Background to Axelrod’s Tournament¶
The Prisoner’s Dilemma¶
The Prisoner’s dilemma is the simple two player game shown below:
If both players cooperate they will each go to prison for 2 years and receive an equivalent utility of 3. If one cooperates and the other defects: the defector does not go to prison and the cooperator goes to prison for 5 years, the cooperator receives a utility of 0 and the defector a utility of 5. If both defect: they both go to prison for 4 years and receive an equivalent utility of 1.
Years in prison doesn’t equal to utility directly. The formula is U = 5 - Y for Y in [0, 5], where
U is the utility,
Y are years in prison. The reason is to follow the original Axelrod’s scoring.
By simply investigating the best responses against both possible actions of each player it is immediate to see that the Nash equilibrium for this game is for both players to defect.
The Iterated Prisoner’s Dilemma¶
We can use the basic Prisoner’s Dilemma as a stage game in a repeated game. Players now aim to maximise the utility (corresponding to years in prison) over a repetition of the game. Strategies can take in to account both players history and so can take the form:
“I will cooperate unless you defect 3 times in a row at which point I will defect forever.”
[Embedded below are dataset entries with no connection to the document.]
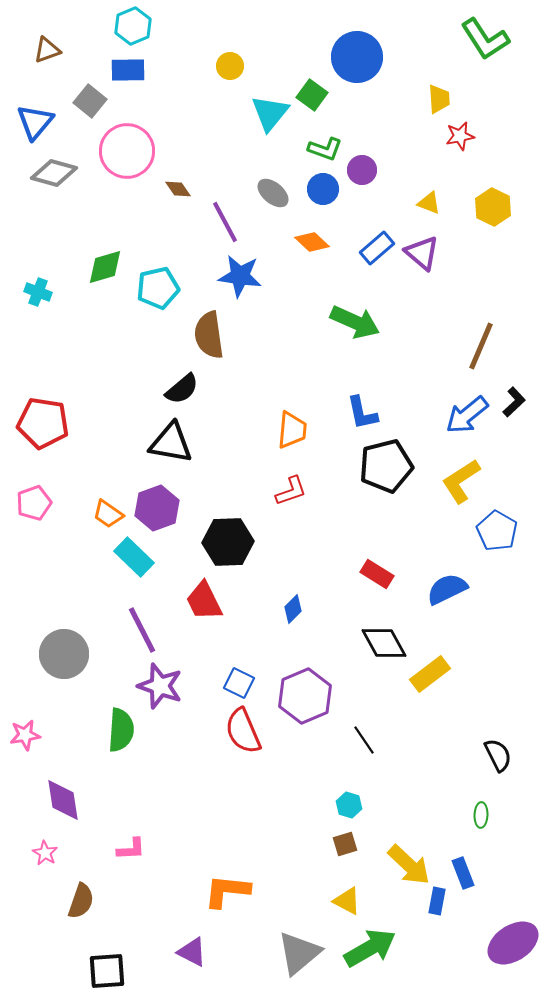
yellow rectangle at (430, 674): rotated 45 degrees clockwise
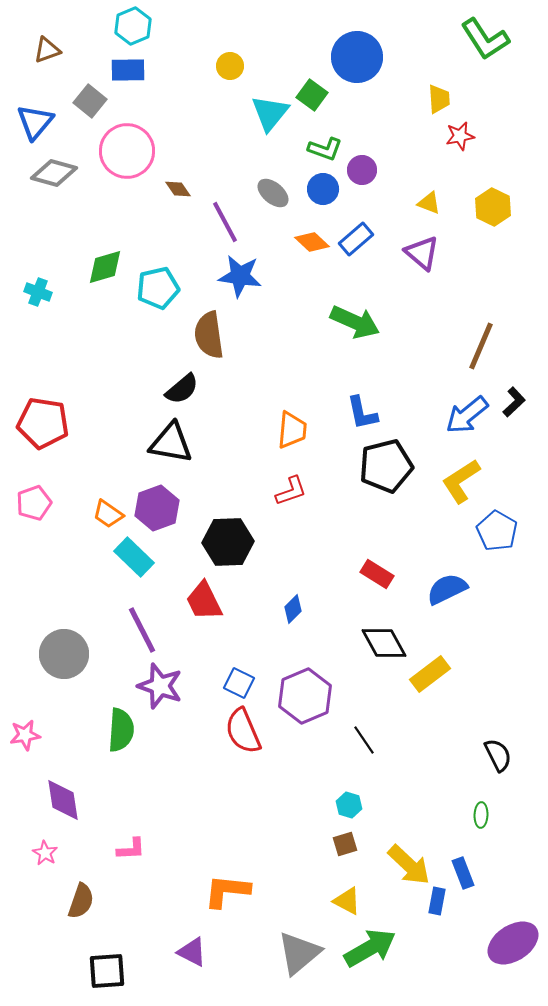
blue rectangle at (377, 248): moved 21 px left, 9 px up
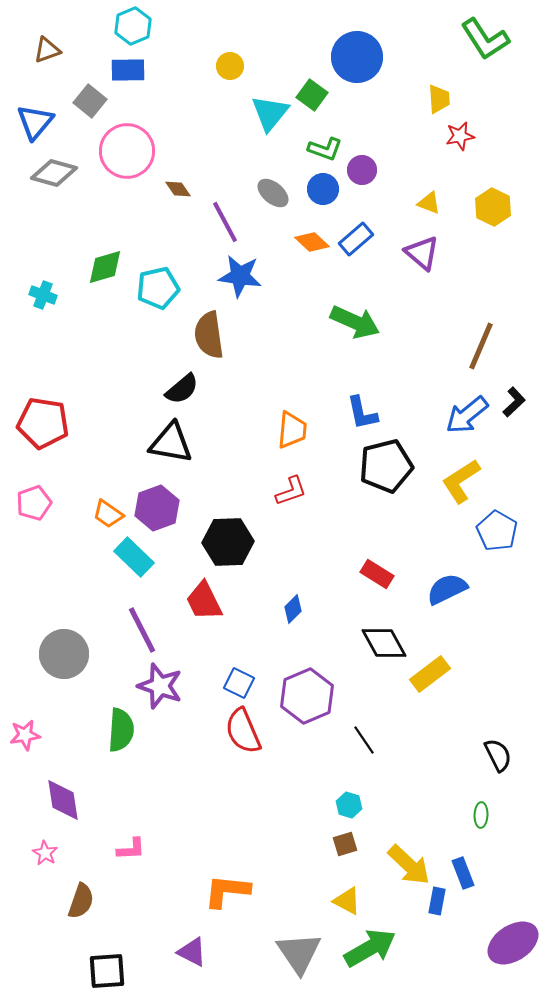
cyan cross at (38, 292): moved 5 px right, 3 px down
purple hexagon at (305, 696): moved 2 px right
gray triangle at (299, 953): rotated 24 degrees counterclockwise
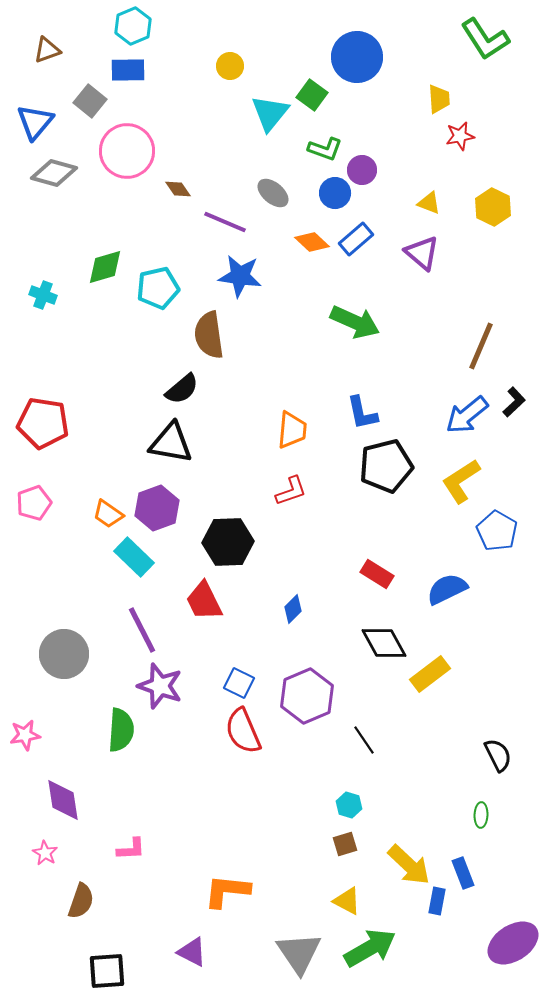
blue circle at (323, 189): moved 12 px right, 4 px down
purple line at (225, 222): rotated 39 degrees counterclockwise
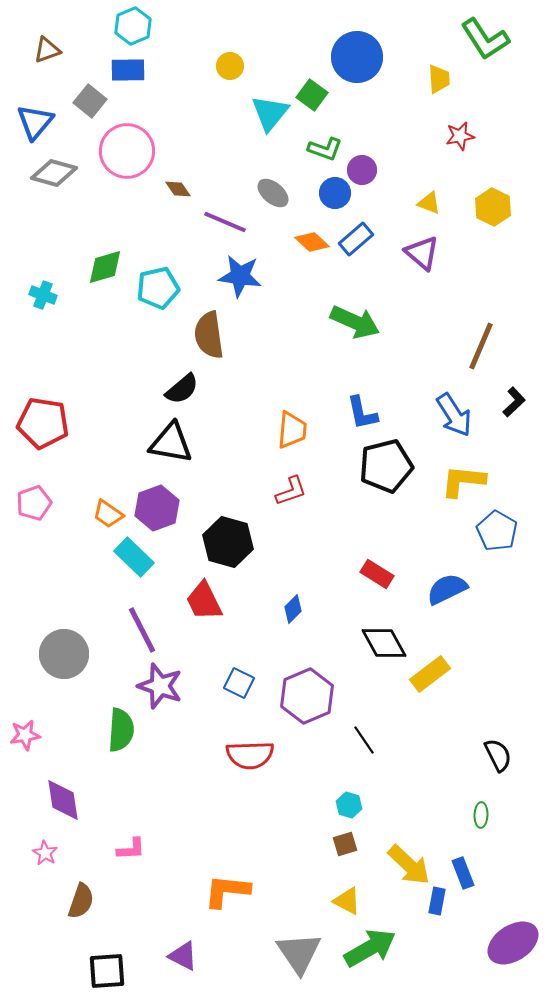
yellow trapezoid at (439, 99): moved 20 px up
blue arrow at (467, 415): moved 13 px left; rotated 84 degrees counterclockwise
yellow L-shape at (461, 481): moved 2 px right; rotated 39 degrees clockwise
black hexagon at (228, 542): rotated 18 degrees clockwise
red semicircle at (243, 731): moved 7 px right, 24 px down; rotated 69 degrees counterclockwise
purple triangle at (192, 952): moved 9 px left, 4 px down
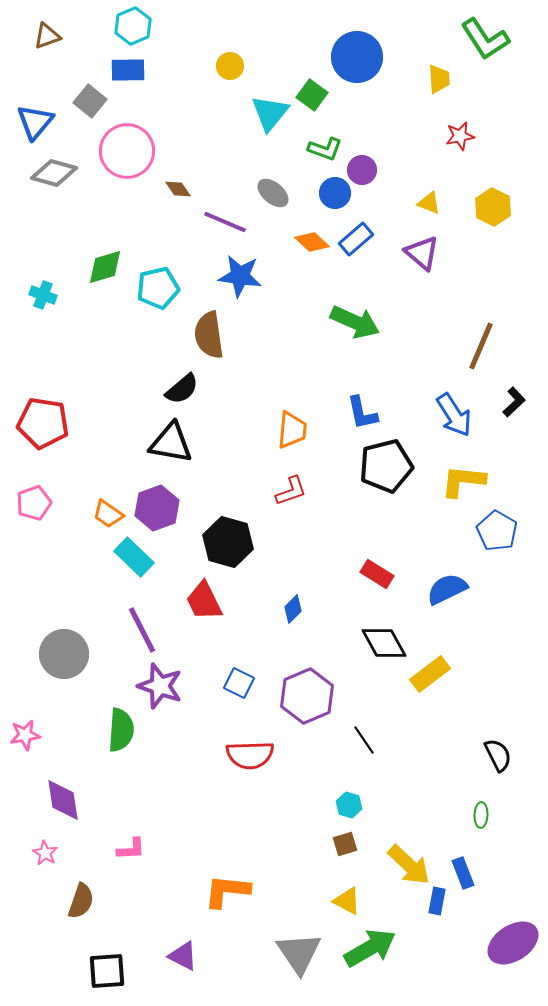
brown triangle at (47, 50): moved 14 px up
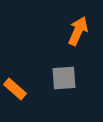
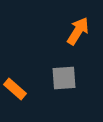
orange arrow: rotated 8 degrees clockwise
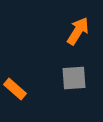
gray square: moved 10 px right
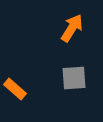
orange arrow: moved 6 px left, 3 px up
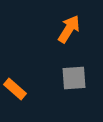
orange arrow: moved 3 px left, 1 px down
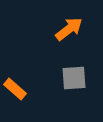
orange arrow: rotated 20 degrees clockwise
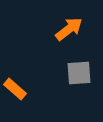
gray square: moved 5 px right, 5 px up
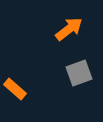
gray square: rotated 16 degrees counterclockwise
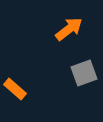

Axelrod ran such a tournament (twice) and invited strategies from anyone who would contribute. The tournament was a round robin and the winner was the strategy who had the lowest total amount of time in prison.
This tournament has been used to study how cooperation can evolve from a very simple set of rules. This is mainly because the winner of both tournaments was ‘tit for tat’: a strategy that would never defect first (referred to as a ‘nice’ strategy).